- _INPUT RECORDS_
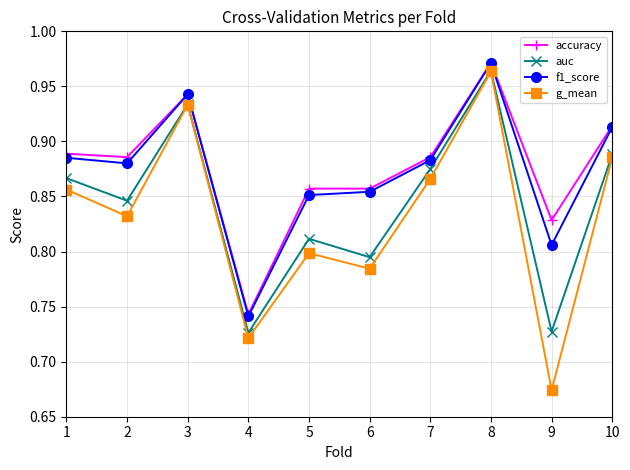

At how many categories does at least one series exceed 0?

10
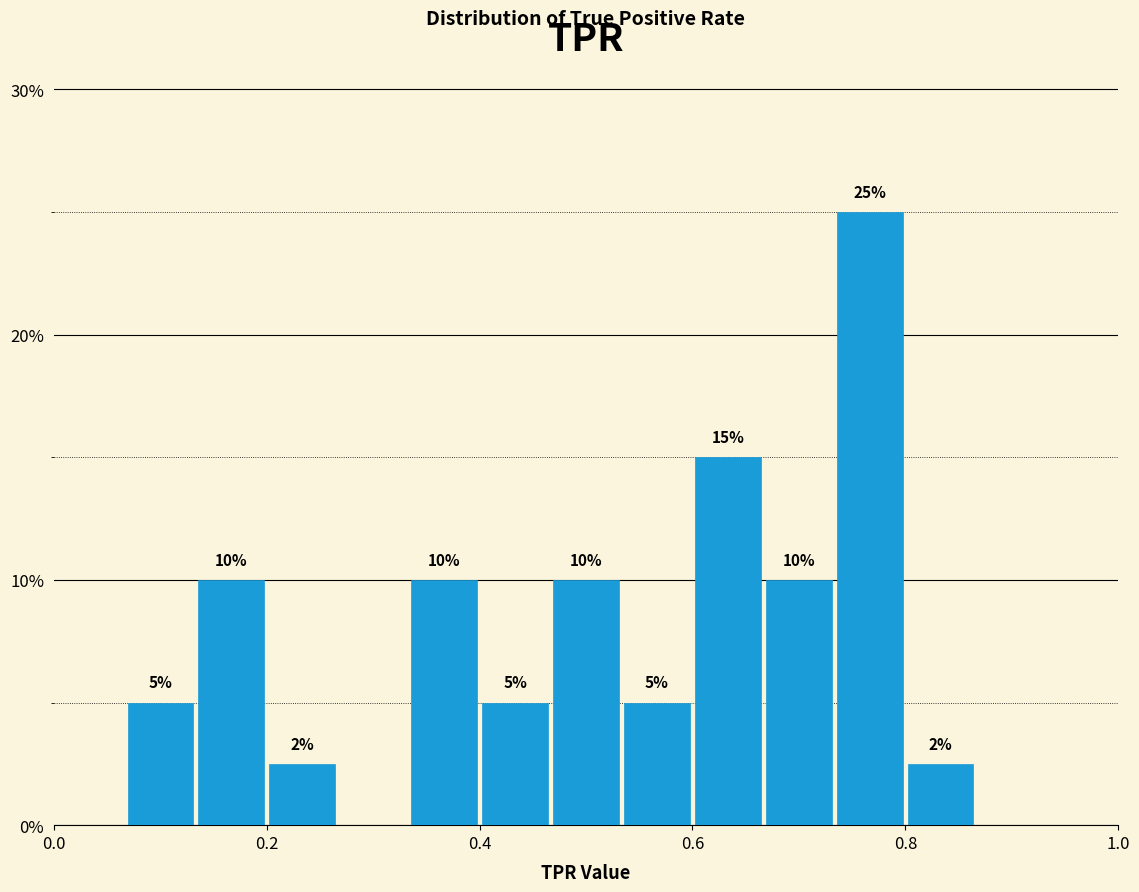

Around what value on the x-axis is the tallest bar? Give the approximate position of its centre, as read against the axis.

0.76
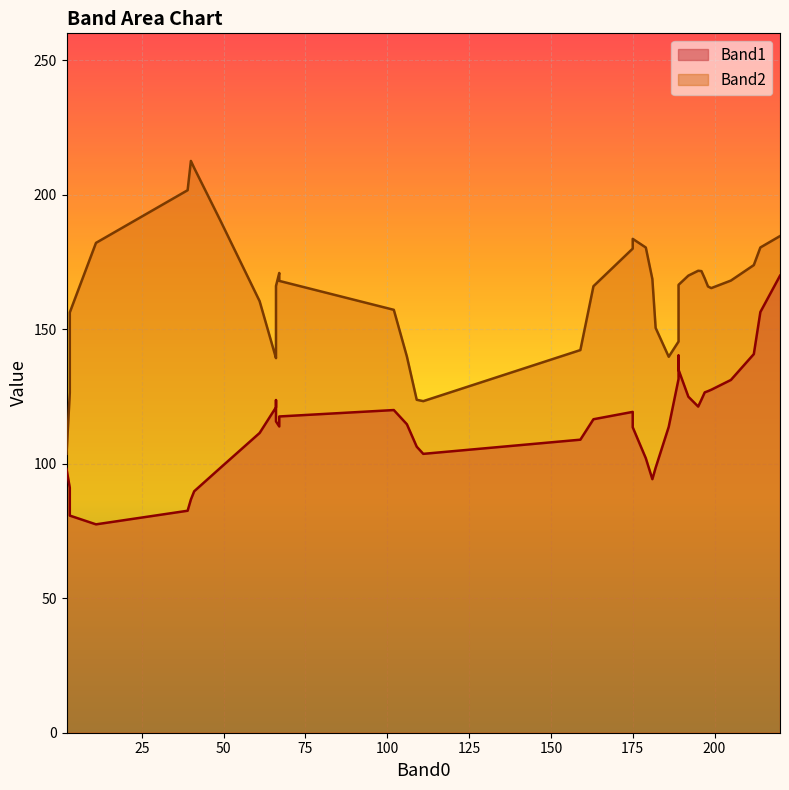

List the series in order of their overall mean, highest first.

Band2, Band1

- _HOW TO COMPLETE THIS TASK_
Rewrite every item above with each "series" changed to "data set" and everything else kept the same. Leave out the pictures.

- _YOUR RESPONSE_
At how many categories does at least one data set exceed 0?

10

Around what value on the x-axis is the tallest bar? Give the approximate position of its centre, as read against the axis.

0.76

List the data set in order of their overall mean, highest first.

Band2, Band1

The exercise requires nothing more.